# Is there any matrix norm $|| \cdot ||$ such that $||A|| \le ||A||_{\infty} /n$?

Matrix norms are equivalent and can bound each other like some examples on Wikipedia. I was wondering if there is a matrix norm $|| \cdot ||$ that can be upper bounded by $||\cdot ||_{\infty}/n$ ? That is, $||A|| \le \frac{||A||_{\infty}}{n}$, where $A$ is an $n \times n$ square matrix.

Since norms are equivalent, perhaps we can define a matrix norm by ourselves, only if it satisfies the definition of a matrix norm.

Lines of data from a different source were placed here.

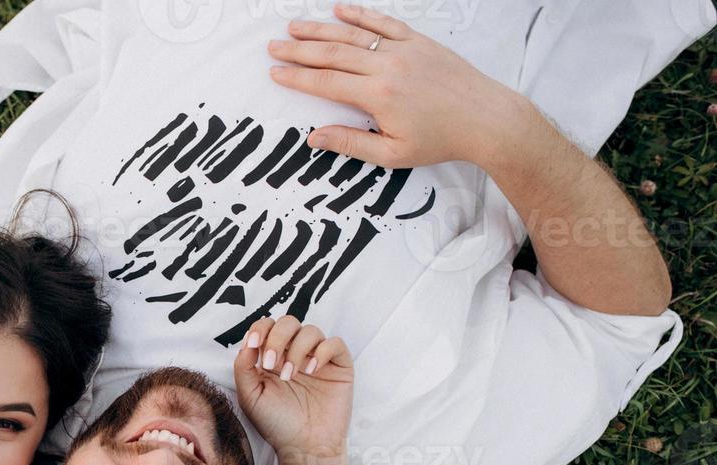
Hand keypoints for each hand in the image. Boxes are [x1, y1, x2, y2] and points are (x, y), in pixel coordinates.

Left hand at [232, 316, 352, 458]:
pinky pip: (335, 343)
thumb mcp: (250, 397)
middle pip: (288, 322)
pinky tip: (312, 370)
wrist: (304, 447)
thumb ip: (243, 368)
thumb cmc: (276, 424)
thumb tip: (247, 343)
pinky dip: (322, 351)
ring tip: (290, 375)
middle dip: (277, 338)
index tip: (253, 345)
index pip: (267, 328)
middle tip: (272, 364)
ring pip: (311, 330)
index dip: (259, 329)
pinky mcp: (339, 367)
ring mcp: (317, 359)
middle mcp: (295, 354)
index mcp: (272, 358)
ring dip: (297, 349)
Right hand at [267, 3, 529, 170]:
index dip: (297, 77)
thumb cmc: (440, 141)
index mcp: (378, 95)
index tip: (275, 73)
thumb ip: (350, 144)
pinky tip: (339, 8)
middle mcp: (388, 66)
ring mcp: (404, 49)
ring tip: (295, 25)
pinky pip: (383, 23)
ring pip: (353, 34)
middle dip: (299, 49)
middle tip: (273, 46)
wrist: (486, 119)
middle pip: (332, 53)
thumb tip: (314, 137)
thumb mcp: (392, 154)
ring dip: (321, 28)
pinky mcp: (418, 41)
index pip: (326, 82)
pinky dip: (360, 14)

A naive idea is just letting $|| \cdot || = ||\cdot ||_{\infty}/n$ but it is not sub-multiplicative (the last condition in the definition).

Since $\|I\|=\|I^2\|\le\|I\|^2$, we have $\|I\|\ge1$. So, if $\|I\|\le\frac{\|I\|_\infty}n$, then ...
Such a matrix norm cannot exist because let $A$ be any nonzero matrix. Then consider $e^{tA}$. We have that $||e^{tA}||\le ||e^{t/k A}||^k$ for all $t, k>0$. Now take $A=I$. Then we have that $||e^{t/k A}||^k\le e^t/n^k$ for all $k$. Take $k \rightarrow \infty$.